**Work task:**
Search the listing below, and show each line that includes the word "tuổi".

***

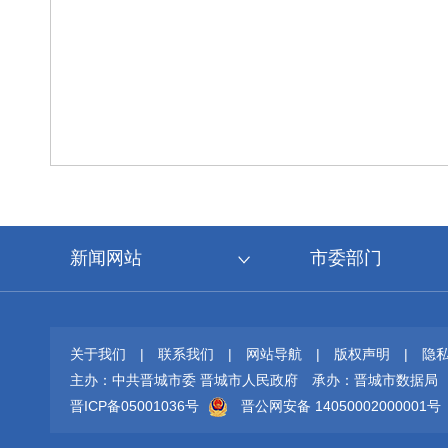
新闻网站
市委部门
关于我们
|
联系我们
|
网站导航
|
版权声明
|
隐
主办：中共晋城市委 晋城市人民政府
承办：晋城市数据局
晋ICP备05001036号
晋公网安备 14050002000001号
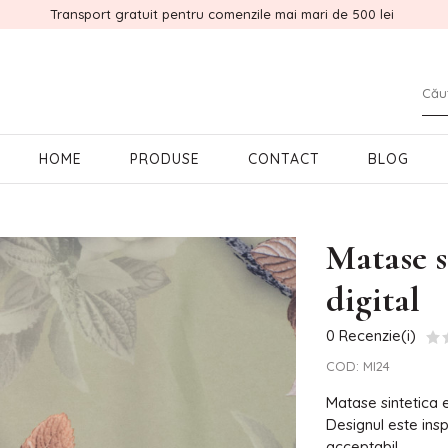
Transport gratuit pentru comenzile mai mari de 500 lei
HOME
PRODUSE
CONTACT
BLOG
l
Matase s
digital
0 Recenzie(i)
COD:
MI24
Matase sintetica e
Designul este insp
acceptabil.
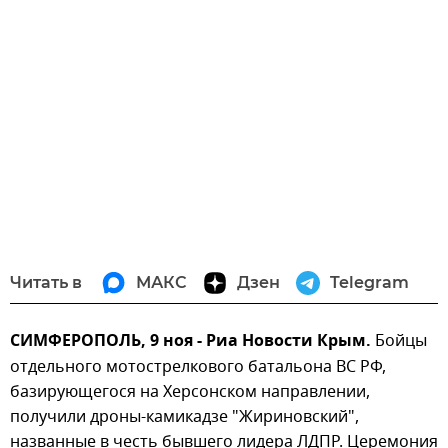
Читать в
МАКС
Дзен
Telegram
СИМФЕРОПОЛЬ, 9 ноя - Риа Новости Крым.
Бойцы
отдельного мотострелкового батальона ВС РФ,
базирующегося на Херсонском направлении,
получили дроны-камикадзе "Жириновский",
названные в честь бывшего лидера ЛДПР. Церемония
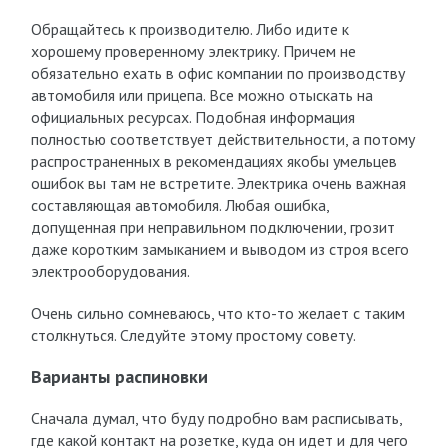
Обращайтесь к производителю. Либо идите к
хорошему проверенному электрику. Причем не
обязательно ехать в офис компании по производству
автомобиля или прицепа. Все можно отыскать на
официальных ресурсах. Подобная информация
полностью соответствует действительности, а потому
распространенных в рекомендациях якобы умельцев
ошибок вы там не встретите. Электрика очень важная
составляющая автомобиля. Любая ошибка,
допущенная при неправильном подключении, грозит
даже коротким замыканием и выводом из строя всего
электрооборудования.
Очень сильно сомневаюсь, что кто-то желает с таким
столкнуться. Следуйте этому простому совету.
Варианты распиновки
Сначала думал, что буду подробно вам расписывать,
где какой контакт на розетке, куда он идет и для чего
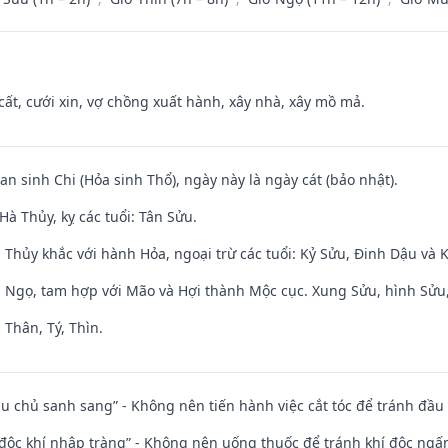
 cất, cưới xin, vợ chồng xuất hành, xây nhà, xây mồ mả.
an sinh Chi (Hỏa sinh Thổ), ngày này là ngày cát (bảo nhật).
à Thủy, kỵ các tuổi: Tân Sửu.
 Thủy khắc với hành Hỏa, ngoại trừ các tuổi: Kỷ Sửu, Đinh Dậu và
i Ngọ, tam hợp với Mão và Hợi thành Mộc cục. Xung Sửu, hình Sửu, 
 Thân, Tý, Thìn.
ầu chủ sanh sang” - Không nên tiến hành việc cắt tóc để tránh đầu
 độc khí nhập tràng” - Không nên uống thuốc để tránh khí độc ngấ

***

**Reply to the task:**
à Thủy, kỵ các tuổi: Tân Sửu.
 Thủy khắc với hành Hỏa, ngoại trừ các tuổi: Kỷ Sửu, Đinh Dậu và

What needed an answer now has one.